Naguib rêve de pouvoir fonder, un jour, un musée qui abrite sa collection, notamment les pièces en rapport étroit avec l’histoire du pays et les changements culturels et sociétaux en Egypte. « Mais ceci nécessite beaucoup d’argent ainsi que le soutien de plusieurs organismes spécialisés », lance-t-il.
Son appartement donne sur le centre-ville, le Nil, la Tour du Caire et l’Opéra, offrant une belle vue panoramique sur la capitale. Les affiches et les enseignes publicitaires ainsi que les antennes paraboliques viennent troubler la beauté du spectacle. « Cette laideur sociétale est due à la culture de la pauvreté et à l’ignorance, poussées à l’extrême sous Moubarak. Elle fait office d’une égyptologie moderne qui fait perdre au pays son éclat. Or, on a toujours fasciné le monde entier », déclare Naguib, lequel part toujours à la recherche de nouveaux objets anciens, de vêtements modestes, témoins d’une époque, en flânant dans les rues du Caire. « La poussière suscite mon intérêt. Elle couvre toujours une richesse. La quantité de poussière et son accumulation dans une maison ou une villa abandonnée constitue pour moi tout un travail de mémoire, afin de mieux déchiffrer l’Histoire. Elle signifie que je suis en face d’un lieu de fouille qui n’a pas été touché depuis longtemps. Je conseille aux gens de ne pas vendre leurs photos de famille : leur prix est inestimable. Ces photos sont, en quelque sorte, la raison de leur existence », conclut Amgad Naguib, trônant sur son appartement du centre-ville, où il vit avec son épouse américaine.
Jalons
1962 : Naissance au Caire.
1982 : Voyage à Khartoum, Soudan.
1983 : Diplôme de la faculté du commerce, Université du Caire.
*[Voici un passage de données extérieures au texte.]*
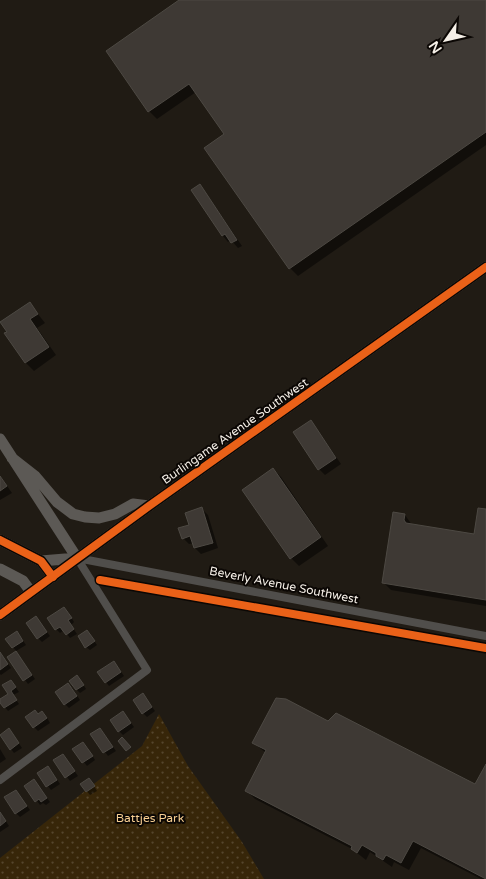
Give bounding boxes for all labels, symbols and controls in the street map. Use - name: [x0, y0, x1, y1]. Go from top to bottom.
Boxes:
- north arrow: [421, 15, 471, 65]
- text: N: [425, 38, 446, 56]
- street label: Burlingame Avenue Southwest: [159, 375, 311, 487]
- street label: Beverly Avenue Southwest: [208, 564, 360, 606]
- park label: Battjes Park: [116, 811, 185, 825]

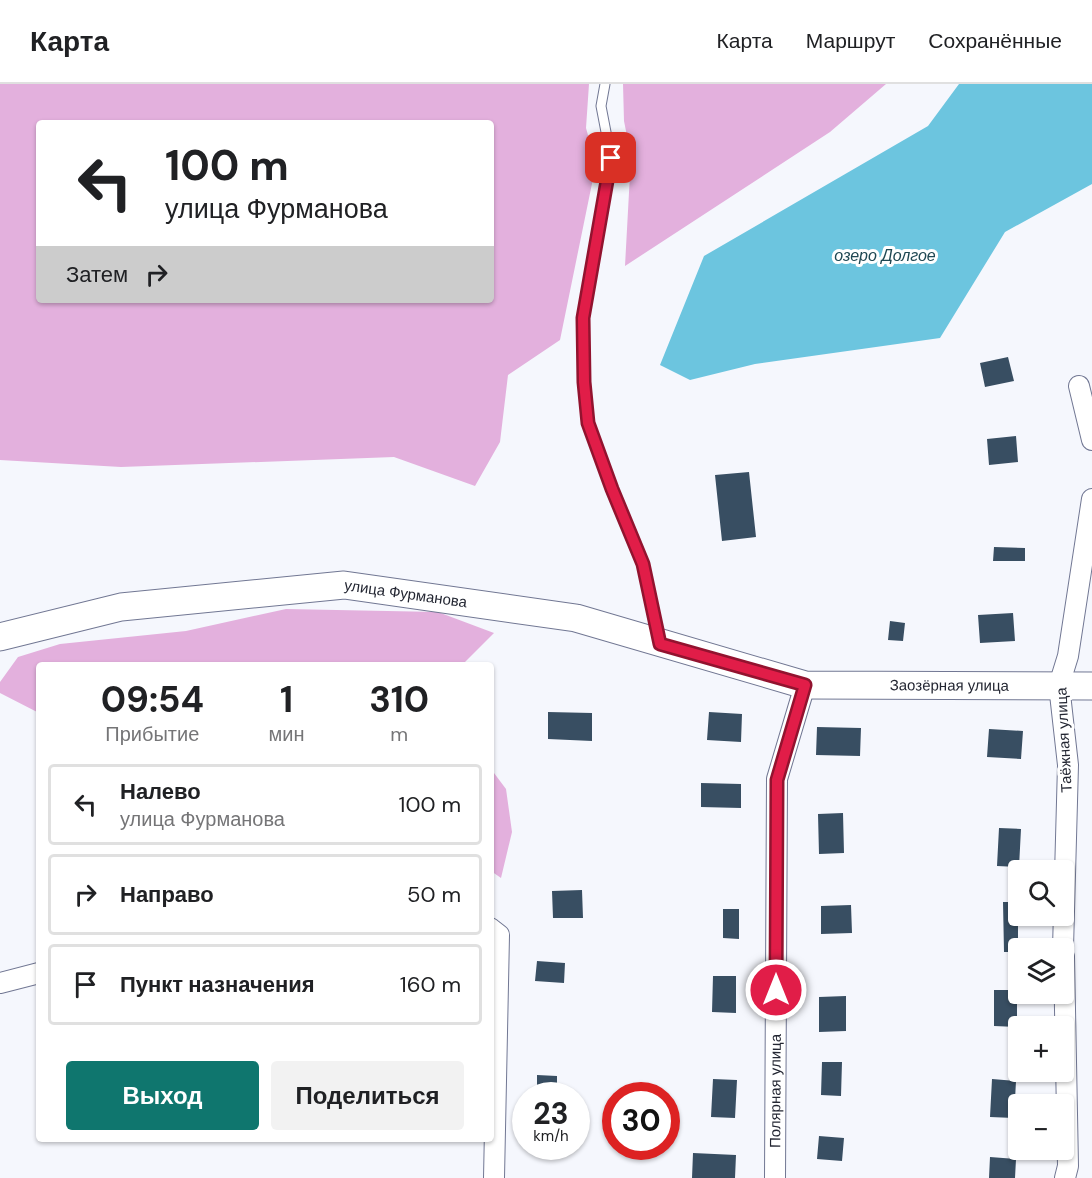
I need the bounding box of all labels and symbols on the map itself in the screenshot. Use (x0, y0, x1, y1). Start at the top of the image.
pin (585, 132, 636, 183)
water label: озеро Долгое (834, 245, 936, 266)
street label: улица Фурманова (343, 575, 469, 612)
street label: Заозёрная улица (890, 675, 1010, 696)
street label: Таёжная улица (1051, 686, 1077, 793)
position arrow (744, 958, 808, 1022)
street label: Полярная улица (765, 1033, 786, 1148)
speed limit sign: 30 (602, 1082, 680, 1160)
1988 : Voyage à Dahab, où il a mené une vie de nomade
et ouvert un café-restaurant.
1990 : Travail à la galerie d’art du Musée égyptien, place Tahrir.
1993 : Gardien de réserve naturelle aux îles de Tiran et Sanafir.
2004 : Femmes d’Egypte, exposition de photos anciennes issues de sa collection, à TownHouse.
2016 : Le passé, une terre inventée, exposition à TownHouse.